I’ve been meaning to get back to this.

Kevin wrote, in the referenced thread

Both servers [either Kepware’s or Ignition’s] under normal conditions will then try to poll your Modbus gateway every 100ms. This is almost certainly too fast.

It is too fast, but there does not seem to any immediate penalty for doing so. If I create a scan class with a 10000 ms rate, Ignition will tell the OPC server to poll once every 10 seconds. As I lower that 10000 down to 5000, 1000, … 100 the polling gets faster and faster, but not any faster than the communication media can handle, obviously. It’s the dog that didn’t bark. No bad qualities are asserted, the Java VM memory does not fill up with a queue of unsatisfied polling requests. Everything works just fine, until once a month or so, when it doesn’t. Restarting the Gateway solves the problem.

So I do not grok the relationship between an OPC server and an Ignition Gateway scan class. I don’t seem to alone on this.

______________________________

> **Directions**:
• 1. Transcribe the portion of the post on Ignition scan class polling between "Both servers [either" and "certainly too fast.", inclusive.
• 2. Go on with the post about OPC server polling and Ignition scan classes, picking up after its final sentence.

Collected data
______________________________

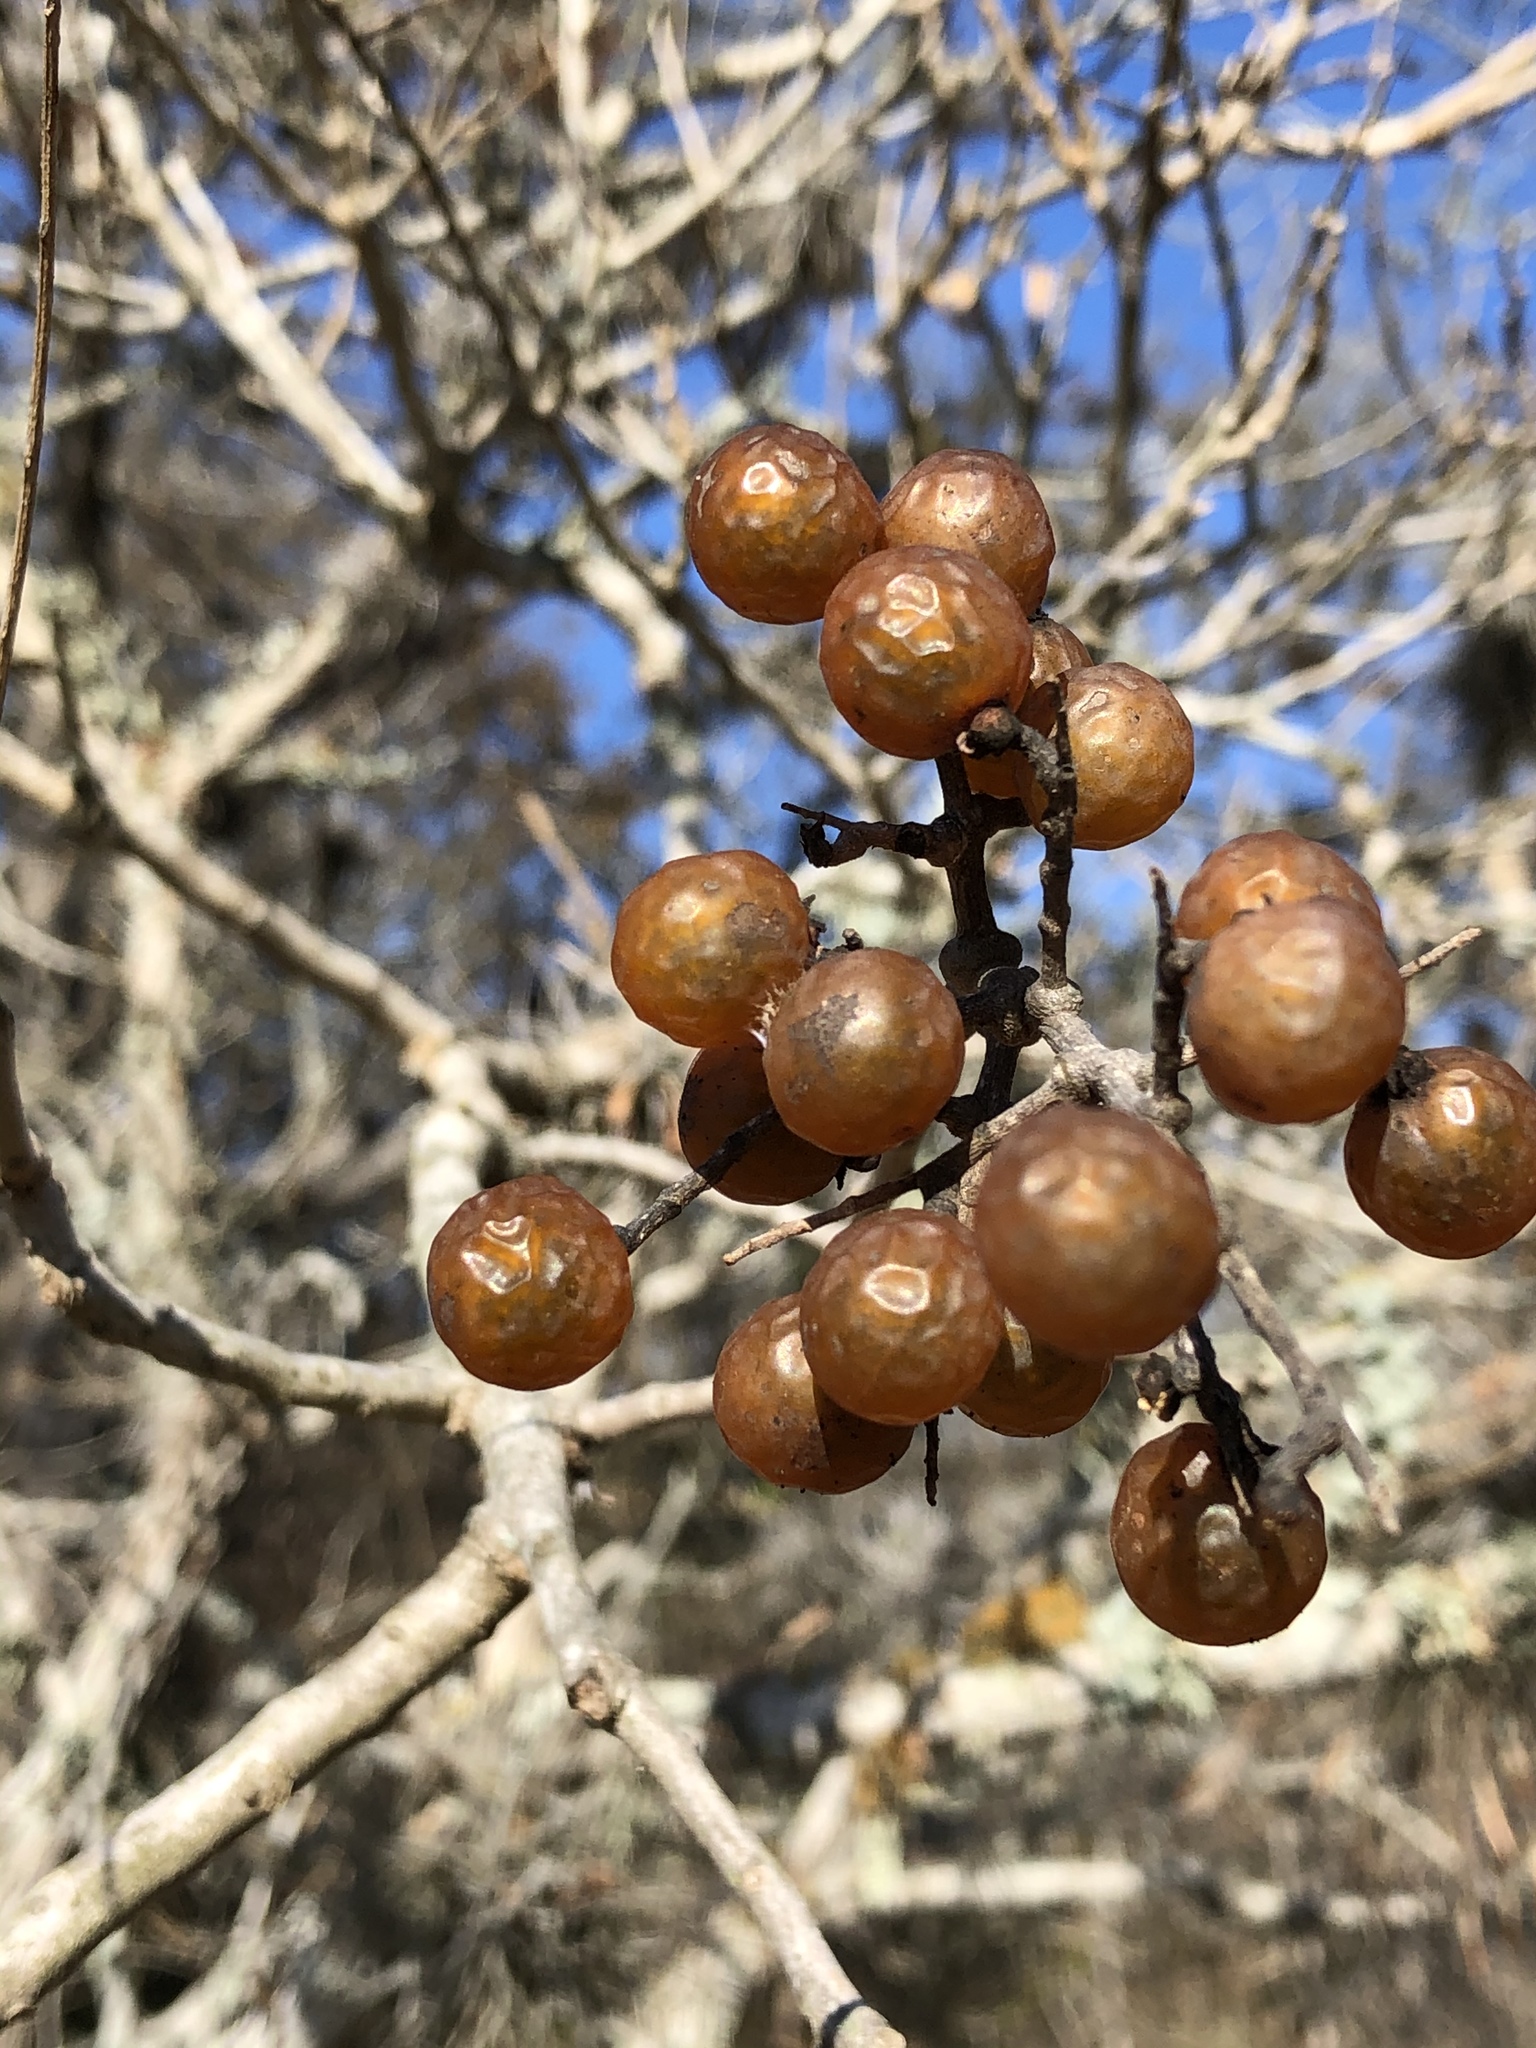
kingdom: Plantae
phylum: Tracheophyta
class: Magnoliopsida
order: Sapindales
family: Sapindaceae
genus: Sapindus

______________________________

> **Expected results**:
• 1.
Both servers [either Kepware’s or Ignition’s] under normal conditions will then try to poll your Modbus gateway every 100ms. This is almost certainly too fast.

• 2.
what exactly dont you understand? keep in mind that kepware has quite a few settings that could override the ignition scan class setting. for instance, if you have kepware setup to request all data at 15000 ms, it wont matter if you have ignition set for 100ms scan class, because kepware will never attempt to scan any faster than every 15000 ms.

I think the common sense approach is to set your scan class to a reasonable number for the limitations of the equipment that you are using.

Well, I think I am starting to understand where my problem might be stemming from. In another thread I posted a problem I am having with the system.nav.goBack() function.

https://inductiveautomation.com/forum/viewtopic.php?f=70&t=12505&sid=ffe185ade0704df769cecec6274b5c37

In troubleshooting that, I’ve discovered that my windows aren’t actually closing when I switch to another main window using my tab strip navigation. I’m using 2 tab strips for navigation (Main Area, Sub Area), and I have added additional scripting so if a tab on the “Main Area” is pressed it defaults to a the first tab in the Sub Area tab strip.

I have a feeling this scripting is not properly invoking the “swap window” function. Thus windows are left open, and as more clients are running and more screens processed the screens remain open and all subsequent SQLTags remain “on scan”.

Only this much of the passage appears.